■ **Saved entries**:
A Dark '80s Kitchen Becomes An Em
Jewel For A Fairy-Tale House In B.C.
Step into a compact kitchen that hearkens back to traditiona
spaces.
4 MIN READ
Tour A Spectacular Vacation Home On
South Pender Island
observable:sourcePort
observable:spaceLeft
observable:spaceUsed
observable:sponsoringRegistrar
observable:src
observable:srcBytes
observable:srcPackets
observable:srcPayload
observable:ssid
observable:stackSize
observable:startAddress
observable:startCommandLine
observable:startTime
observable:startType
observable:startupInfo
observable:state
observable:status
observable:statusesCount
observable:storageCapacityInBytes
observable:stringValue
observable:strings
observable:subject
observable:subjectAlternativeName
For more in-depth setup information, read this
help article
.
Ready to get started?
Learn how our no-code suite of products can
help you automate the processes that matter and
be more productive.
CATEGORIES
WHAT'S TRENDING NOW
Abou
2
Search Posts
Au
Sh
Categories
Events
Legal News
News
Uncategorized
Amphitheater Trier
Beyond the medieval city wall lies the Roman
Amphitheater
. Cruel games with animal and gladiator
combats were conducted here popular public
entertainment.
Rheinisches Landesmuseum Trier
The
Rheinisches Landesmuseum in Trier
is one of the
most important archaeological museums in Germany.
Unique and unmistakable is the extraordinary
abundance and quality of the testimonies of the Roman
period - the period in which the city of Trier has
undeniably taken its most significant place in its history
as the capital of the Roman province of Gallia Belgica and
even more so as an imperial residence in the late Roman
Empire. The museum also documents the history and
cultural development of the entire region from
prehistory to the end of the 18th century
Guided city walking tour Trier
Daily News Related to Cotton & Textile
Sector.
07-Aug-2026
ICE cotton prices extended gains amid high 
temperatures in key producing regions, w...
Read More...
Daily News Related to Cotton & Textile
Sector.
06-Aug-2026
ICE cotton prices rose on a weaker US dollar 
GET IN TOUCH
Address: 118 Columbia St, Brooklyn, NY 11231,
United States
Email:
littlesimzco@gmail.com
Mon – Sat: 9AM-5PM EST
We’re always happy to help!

■ **Task item**: Return the lines beginning at the one that contains "Search Posts" and continuing through the last line of the data, exactly as they stand and without any others.

■ **Answer to this exercise**:
Search Posts
Au
Sh
Categories
Events
Legal News
News
Uncategorized
Amphitheater Trier
Beyond the medieval city wall lies the Roman
Amphitheater
. Cruel games with animal and gladiator
combats were conducted here popular public
entertainment.
Rheinisches Landesmuseum Trier
The
Rheinisches Landesmuseum in Trier
is one of the
most important archaeological museums in Germany.
Unique and unmistakable is the extraordinary
abundance and quality of the testimonies of the Roman
period - the period in which the city of Trier has
undeniably taken its most significant place in its history
as the capital of the Roman province of Gallia Belgica and
even more so as an imperial residence in the late Roman
Empire. The museum also documents the history and
cultural development of the entire region from
prehistory to the end of the 18th century
Guided city walking tour Trier
Daily News Related to Cotton & Textile
Sector.
07-Aug-2026
ICE cotton prices extended gains amid high 
temperatures in key producing regions, w...
Read More...
Daily News Related to Cotton & Textile
Sector.
06-Aug-2026
ICE cotton prices rose on a weaker US dollar 
GET IN TOUCH
Address: 118 Columbia St, Brooklyn, NY 11231,
United States
Email:
littlesimzco@gmail.com
Mon – Sat: 9AM-5PM EST
We’re always happy to help!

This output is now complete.